*** Opening PROVIDED ENTRIES ***

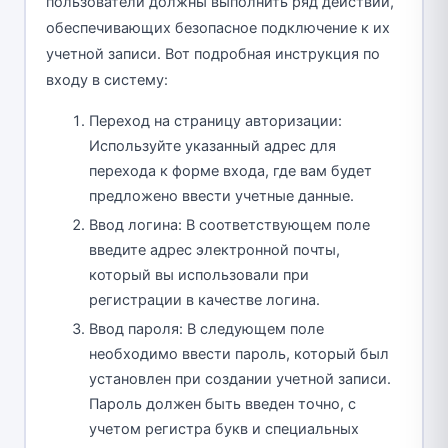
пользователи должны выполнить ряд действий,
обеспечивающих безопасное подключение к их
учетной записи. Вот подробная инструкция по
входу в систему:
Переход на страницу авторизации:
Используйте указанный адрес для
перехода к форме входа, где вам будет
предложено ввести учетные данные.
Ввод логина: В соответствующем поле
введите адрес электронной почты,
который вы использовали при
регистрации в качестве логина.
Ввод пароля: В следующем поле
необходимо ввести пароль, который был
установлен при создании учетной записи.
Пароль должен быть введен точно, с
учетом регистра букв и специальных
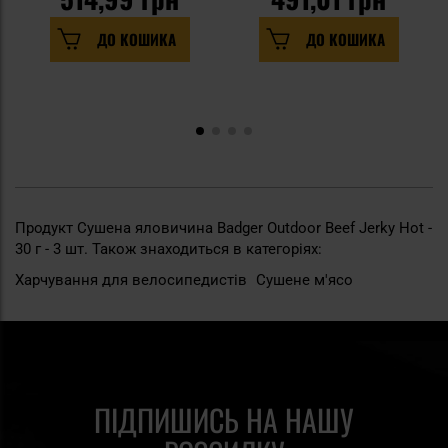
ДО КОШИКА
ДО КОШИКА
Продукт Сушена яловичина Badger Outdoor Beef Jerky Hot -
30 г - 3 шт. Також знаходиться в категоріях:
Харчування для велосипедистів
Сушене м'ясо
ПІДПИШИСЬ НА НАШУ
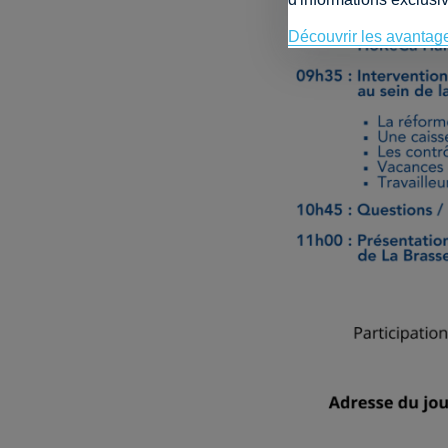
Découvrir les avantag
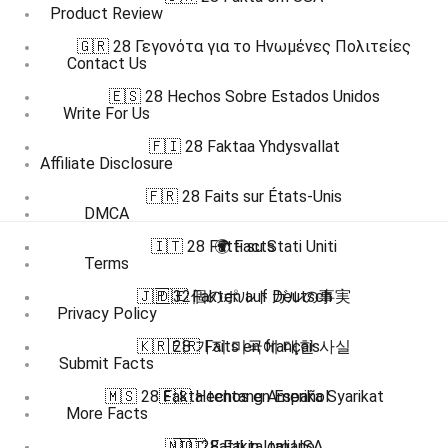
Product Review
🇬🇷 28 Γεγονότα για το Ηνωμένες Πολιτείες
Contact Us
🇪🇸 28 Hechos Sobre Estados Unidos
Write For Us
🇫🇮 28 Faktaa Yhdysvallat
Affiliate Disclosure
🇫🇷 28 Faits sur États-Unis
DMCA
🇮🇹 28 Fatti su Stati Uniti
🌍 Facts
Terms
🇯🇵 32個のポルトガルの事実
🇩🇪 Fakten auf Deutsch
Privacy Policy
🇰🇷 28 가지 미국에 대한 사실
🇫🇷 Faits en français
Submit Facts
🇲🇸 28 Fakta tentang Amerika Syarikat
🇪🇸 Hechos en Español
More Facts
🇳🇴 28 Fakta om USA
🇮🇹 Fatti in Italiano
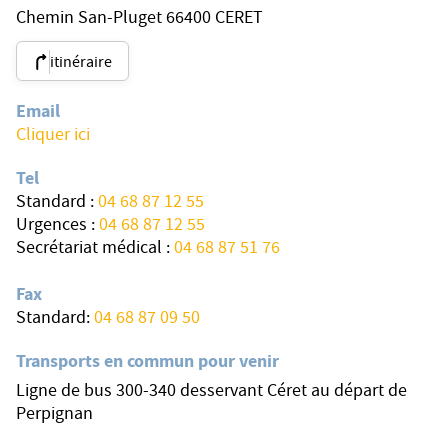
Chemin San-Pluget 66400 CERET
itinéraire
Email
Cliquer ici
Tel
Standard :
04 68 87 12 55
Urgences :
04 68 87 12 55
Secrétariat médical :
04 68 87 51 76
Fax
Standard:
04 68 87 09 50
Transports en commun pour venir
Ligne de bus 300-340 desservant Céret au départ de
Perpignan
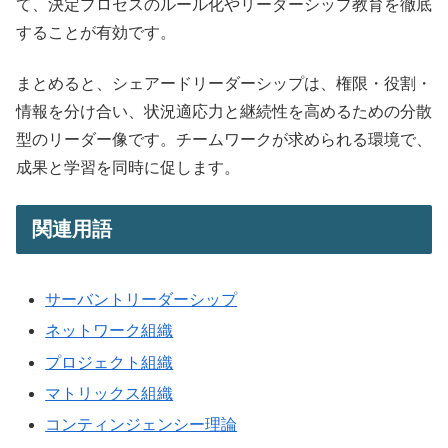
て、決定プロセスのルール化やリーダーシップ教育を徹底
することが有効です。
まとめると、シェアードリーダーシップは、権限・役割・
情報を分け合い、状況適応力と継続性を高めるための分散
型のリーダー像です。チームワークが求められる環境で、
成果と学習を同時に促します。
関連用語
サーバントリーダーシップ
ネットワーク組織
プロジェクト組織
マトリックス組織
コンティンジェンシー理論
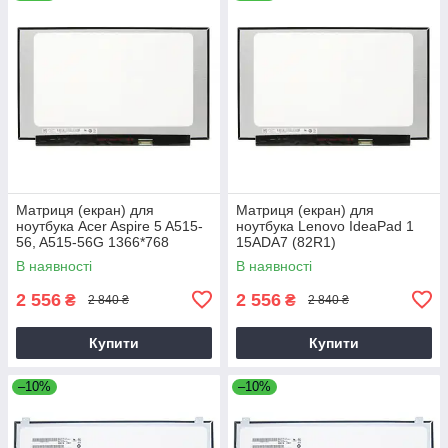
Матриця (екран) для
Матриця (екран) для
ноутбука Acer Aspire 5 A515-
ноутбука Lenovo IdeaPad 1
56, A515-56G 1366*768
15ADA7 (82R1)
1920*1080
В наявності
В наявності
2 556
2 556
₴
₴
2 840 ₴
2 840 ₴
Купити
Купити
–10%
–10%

*** Closing PROVIDED ENTRIES ***

TASK DESCRIPTION
Output exactly the lines above, from the one holding "56, A515-56G 1366*768" through the end of the data, including the first and last.

RESULT FOR THIS EXERCISE
56, A515-56G 1366*768
15ADA7 (82R1)
1920*1080
В наявності
В наявності
2 556
2 556
₴
₴
2 840 ₴
2 840 ₴
Купити
Купити
–10%
–10%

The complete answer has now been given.